Learning Improv For Beginners!

Tips, strategies and ideas to make learning improv easier!

Have you ever started to learn something and gave up because you weren’t making enough progress?

The odds are, you hadn’t earned the right to give up for lack of progress. Many people believe in the “Talent Myth.” They think, “If I’m meant to do something, I’ll be good at it from the get-go.” That’s a bunch of nonsense! There are numerous reasons:

  • You expect to progress without work. There is nothing in your life you were always good at doing. What were you good at as a baby? Nothing but pooping, peeing and crying! Everything else you had to learn. Even things you later learned fairly quickly we developed by previous skills: learning to drive was made easier by learning to ride a bike.
  • You're moving the yardstick so you can’t reach it. Often, you’ll look at how much progress you’ve made and only decide after the fact how much you should have progressed. (If you scored 10 points, you should have scored 20. If you scored 20, you'll change it to 30.)
  • You’re comparing apples to parrots. You compare yourself to your teacher, another student with years of experience, people you see on TV -- anyone more skilled than you because of a logical reason: more experience and effort.
  • You believe movie after movie that dramatizes that it’s not really hard work that leads to success.

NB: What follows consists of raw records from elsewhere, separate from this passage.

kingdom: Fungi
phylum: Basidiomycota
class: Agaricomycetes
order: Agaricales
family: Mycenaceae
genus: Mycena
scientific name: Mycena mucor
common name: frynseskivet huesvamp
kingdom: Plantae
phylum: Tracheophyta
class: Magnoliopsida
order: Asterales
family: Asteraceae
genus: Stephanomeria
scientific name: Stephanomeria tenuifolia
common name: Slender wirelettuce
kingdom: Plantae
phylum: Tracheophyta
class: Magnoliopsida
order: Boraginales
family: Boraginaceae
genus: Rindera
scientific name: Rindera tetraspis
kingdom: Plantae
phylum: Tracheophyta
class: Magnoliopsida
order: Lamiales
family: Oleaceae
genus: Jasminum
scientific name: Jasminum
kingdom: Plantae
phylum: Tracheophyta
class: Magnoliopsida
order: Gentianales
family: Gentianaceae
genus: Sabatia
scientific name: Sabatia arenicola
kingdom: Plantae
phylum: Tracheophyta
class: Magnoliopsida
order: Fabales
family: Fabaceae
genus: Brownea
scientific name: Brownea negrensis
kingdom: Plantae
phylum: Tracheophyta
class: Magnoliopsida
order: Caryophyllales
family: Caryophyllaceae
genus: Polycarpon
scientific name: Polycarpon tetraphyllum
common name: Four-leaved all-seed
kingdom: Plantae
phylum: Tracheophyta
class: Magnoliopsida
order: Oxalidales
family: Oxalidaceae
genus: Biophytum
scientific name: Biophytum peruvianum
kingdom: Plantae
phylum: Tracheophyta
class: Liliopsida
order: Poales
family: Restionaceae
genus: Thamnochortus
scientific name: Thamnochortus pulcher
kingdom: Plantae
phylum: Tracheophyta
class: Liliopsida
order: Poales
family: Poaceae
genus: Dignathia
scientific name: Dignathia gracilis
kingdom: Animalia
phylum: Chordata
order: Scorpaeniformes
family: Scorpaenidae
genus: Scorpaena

It’s talent and really believing you can do it. Maybe having a special knowledge from a grandmaster. Find Mr. Miyagi and he’ll teach you everything you need to know to bring down the Cobra Kai, guys who have been working years longer. Just believe in yourself!

All of these things will stop you from learning improv and anything else you wish to learn in life. They'll stop you in your tracks before you even start. 

What is a healthy way to approach learning improvisational theater and anything else? Take a look:

  1. You always start of bad at a new skill. If you’re learning spanish, you’ll be bad at it at first. Duh! That’s okay.
  2. You have to start with the basics. You can’t jump ahead. You won't be an expert over night!​
  3. At first what you learn is awkward and you’ll make mistakes. Then, you’ll become more comfortable with it, but still have to focus on it. Eventually, you’ll be able to do it without thinking - and, you’ll still make mistakes sometimes.
  4. Anything worth learning takes effort.
  5. You can never be expert enough on the basics. The basics are everything. If you think you’ve outgrown them, it’s ego talking. And, you always have more to learn.
  6. Keep a positive expectancy and a pleasant attitude.
  7. The more you practice learning, the better you get at it.
  8. The more time you spend using a skill, the faster you progress.
  9. The only person worth comparing yourself to is your past self. How much progress have you made since you started?

That's a simple rundown of an approach that guarantee your success in improv and anything else worth learning in life. You'll learn faster, make quicker progress and have more fun when you really utilize this approach.